> [Task to complete]:
Give back the full listing exactly, setting the pictures aside.

> [Data extract]:

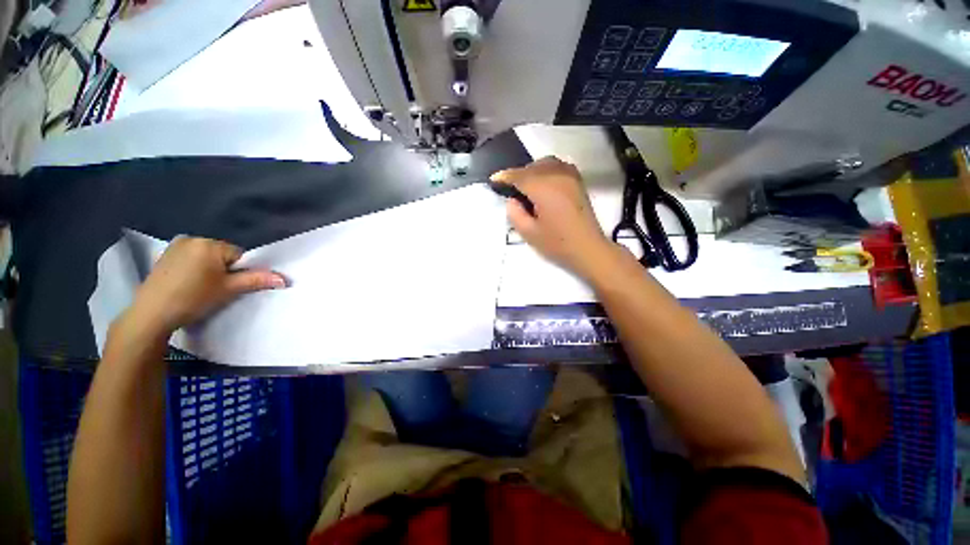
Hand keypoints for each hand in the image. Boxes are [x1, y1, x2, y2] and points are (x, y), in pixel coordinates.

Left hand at [126, 237, 285, 335]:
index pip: (238, 255)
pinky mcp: (165, 255)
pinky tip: (187, 284)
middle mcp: (193, 239)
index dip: (239, 271)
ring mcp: (176, 246)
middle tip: (215, 289)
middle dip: (224, 269)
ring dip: (209, 270)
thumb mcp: (229, 290)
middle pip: (222, 255)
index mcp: (209, 244)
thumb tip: (284, 279)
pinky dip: (194, 269)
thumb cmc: (193, 298)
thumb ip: (256, 280)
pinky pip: (191, 258)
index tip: (229, 286)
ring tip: (200, 288)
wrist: (151, 313)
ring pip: (206, 257)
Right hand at [491, 157, 616, 278]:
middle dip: (518, 175)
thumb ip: (515, 214)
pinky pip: (558, 166)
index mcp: (543, 188)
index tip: (493, 180)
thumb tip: (512, 200)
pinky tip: (543, 184)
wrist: (588, 248)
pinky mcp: (577, 181)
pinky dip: (546, 170)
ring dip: (532, 171)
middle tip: (510, 190)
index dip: (504, 177)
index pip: (519, 176)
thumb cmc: (557, 244)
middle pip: (532, 167)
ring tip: (526, 187)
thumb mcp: (529, 233)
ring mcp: (570, 176)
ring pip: (545, 163)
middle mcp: (557, 176)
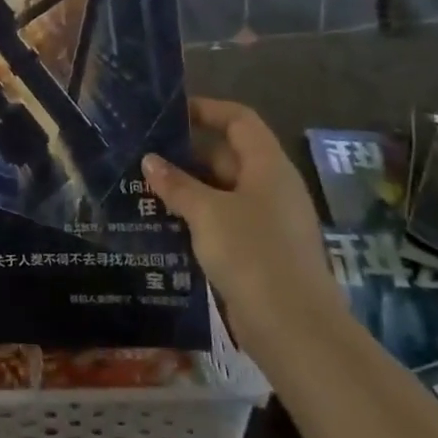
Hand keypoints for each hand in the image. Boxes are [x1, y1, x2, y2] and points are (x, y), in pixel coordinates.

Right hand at [143, 99, 341, 347]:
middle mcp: (271, 188)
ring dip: (187, 190)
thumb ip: (177, 184)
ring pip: (222, 192)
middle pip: (227, 155)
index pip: (239, 120)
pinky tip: (164, 225)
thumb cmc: (252, 254)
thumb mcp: (207, 213)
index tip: (169, 113)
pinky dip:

> [Result]:
Hand keypoints for each hand in the image. Boxes are [x1, y1, x2, y2] and points are (x, y), in pixel coordinates.

Left hand at [126, 237, 285, 335]:
index pip: (238, 255)
pinky mcp: (165, 255)
pinky tip: (187, 284)
middle mcp: (193, 239)
index dip: (239, 271)
ring mcp: (176, 246)
middle tip: (215, 289)
middle dip: (224, 269)
ring dip: (209, 270)
thumb mcp: (229, 290)
middle pip: (222, 255)
index mcp: (209, 244)
thumb tip: (284, 279)
pinky dip: (194, 269)
thumb cmc: (193, 298)
thumb ip: (256, 280)
pinky pip: (191, 258)
index tip: (229, 286)
ring tip: (200, 288)
wrist: (151, 313)
ring pip: (206, 257)
Right hand at [491, 157, 616, 278]:
middle dip: (518, 175)
thumb ip: (515, 214)
pinky pip: (558, 166)
index mcp: (543, 188)
index tip: (493, 180)
thumb tip: (512, 200)
pinky tip: (543, 184)
wrist: (588, 248)
pinky mcp: (577, 181)
pinky dip: (546, 170)
ring dip: (532, 171)
middle tip: (510, 190)
index dip: (504, 177)
index pip: (519, 176)
thumb cmc: (557, 244)
middle pip: (532, 167)
ring tip: (526, 187)
thumb mcp: (529, 233)
ring mcp: (570, 176)
ring pip: (545, 163)
middle mcp: (557, 176)
Hand keypoints for each hand in the image. Boxes are [x1, y1, x2, y2] and points are (x, y), in pixel coordinates.

Right hand at [143, 99, 341, 347]:
middle mcp: (271, 188)
ring dip: (187, 190)
thumb ip: (177, 184)
ring pip: (222, 192)
middle pip: (227, 155)
index pip: (239, 120)
pinky tip: (164, 225)
thumb cmc: (252, 254)
thumb mcp: (207, 213)
index tip: (169, 113)
pinky dip:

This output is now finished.